Industria: Coldiretti, cresce l’alimentare del +3% in controtendenza

Roma – A dispetto dell’andamento generale nel settore industriale, vola la produzione alimentare Made in Italy che fa segnare nel 2019 un balzo record del 3%, il miglior risultato tra tutti i comparti. E’ quanto emerge da una analisi COLDIRETTI sulla base dei dati relativi alla produzione industriale nel 2019 elaborati dall’Istat che vede invece in generale un calo annuale dell’1,3% trascinato dal crollo dell’abbigliamento (-4,6%) e della fabbricazione di autoveicoli (-4,4%), comparti storici di riferimento della manifattura nazionale.

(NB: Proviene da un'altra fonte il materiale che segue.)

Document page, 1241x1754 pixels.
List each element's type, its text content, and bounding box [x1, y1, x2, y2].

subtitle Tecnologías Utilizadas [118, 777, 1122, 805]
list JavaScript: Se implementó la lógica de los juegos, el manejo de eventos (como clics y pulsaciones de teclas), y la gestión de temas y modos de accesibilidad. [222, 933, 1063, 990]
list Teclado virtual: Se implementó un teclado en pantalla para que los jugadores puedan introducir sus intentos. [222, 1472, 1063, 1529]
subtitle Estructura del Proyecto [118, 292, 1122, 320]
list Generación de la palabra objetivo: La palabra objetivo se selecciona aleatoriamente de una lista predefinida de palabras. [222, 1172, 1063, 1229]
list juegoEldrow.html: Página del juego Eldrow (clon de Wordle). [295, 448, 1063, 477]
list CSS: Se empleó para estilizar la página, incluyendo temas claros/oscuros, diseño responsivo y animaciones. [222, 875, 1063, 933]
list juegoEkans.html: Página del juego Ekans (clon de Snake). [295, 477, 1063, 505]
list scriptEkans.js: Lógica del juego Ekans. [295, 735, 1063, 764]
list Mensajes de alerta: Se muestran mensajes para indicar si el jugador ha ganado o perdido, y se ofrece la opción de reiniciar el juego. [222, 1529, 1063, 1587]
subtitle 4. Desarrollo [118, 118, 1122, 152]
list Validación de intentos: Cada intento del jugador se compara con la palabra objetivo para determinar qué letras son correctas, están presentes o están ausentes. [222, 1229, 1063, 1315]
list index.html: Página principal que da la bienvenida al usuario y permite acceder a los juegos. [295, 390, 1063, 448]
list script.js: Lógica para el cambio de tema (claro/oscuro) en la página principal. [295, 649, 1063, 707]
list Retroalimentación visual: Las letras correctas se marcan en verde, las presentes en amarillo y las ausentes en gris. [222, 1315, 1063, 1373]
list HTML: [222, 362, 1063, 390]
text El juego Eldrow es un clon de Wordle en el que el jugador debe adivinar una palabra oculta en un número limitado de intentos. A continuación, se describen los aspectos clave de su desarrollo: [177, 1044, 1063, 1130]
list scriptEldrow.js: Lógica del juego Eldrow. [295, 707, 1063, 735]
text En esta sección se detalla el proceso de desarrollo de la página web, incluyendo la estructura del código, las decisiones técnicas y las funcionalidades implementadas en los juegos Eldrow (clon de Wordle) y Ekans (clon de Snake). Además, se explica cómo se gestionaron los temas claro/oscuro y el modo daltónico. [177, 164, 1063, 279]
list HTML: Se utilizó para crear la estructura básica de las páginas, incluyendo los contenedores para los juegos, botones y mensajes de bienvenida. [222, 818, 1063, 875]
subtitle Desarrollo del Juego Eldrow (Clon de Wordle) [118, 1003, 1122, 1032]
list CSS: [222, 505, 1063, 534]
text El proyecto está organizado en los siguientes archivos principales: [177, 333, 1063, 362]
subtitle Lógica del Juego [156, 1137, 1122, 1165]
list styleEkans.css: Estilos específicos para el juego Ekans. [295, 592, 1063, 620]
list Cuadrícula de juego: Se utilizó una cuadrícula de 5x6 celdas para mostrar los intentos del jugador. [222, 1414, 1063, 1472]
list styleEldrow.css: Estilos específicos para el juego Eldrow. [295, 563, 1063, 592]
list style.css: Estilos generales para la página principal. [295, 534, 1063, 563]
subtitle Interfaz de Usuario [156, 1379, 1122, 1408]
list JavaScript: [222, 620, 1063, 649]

Il cibo – sottolinea la COLDIRETTI – è diventato la prima ricchezza del Paese con la filiera agroalimentare estesa, dai campi agli scaffali e alla ristorazione, che raggiunge in Italia una cifra di 538 miliardi di euro pari al 25% del Pil ed offre lavoro a 3,8 milioni di occupati. Lo dimostra il fatto – spiega COLDIRETTI – che mai così tanto cibo e vino italiano sono stati consumati sulle tavole mondiali con il record storico per le esportazioni agroalimentari Made in Italy che nel 2019 hanno registrato un aumento del 4% rispetto al record storico di 41,8 miliardi messo a segno lo scorso anno. Quasi i due terzi delle esportazioni agroalimentari – sottolinea la COLDIRETTI – interessano i Paesi dell’Unione Europea dove il principale partner è la Germania mentre fuori dai confini comunitari continuano ad essere gli Stati Uniti il mercato di riferimento dell’italian food.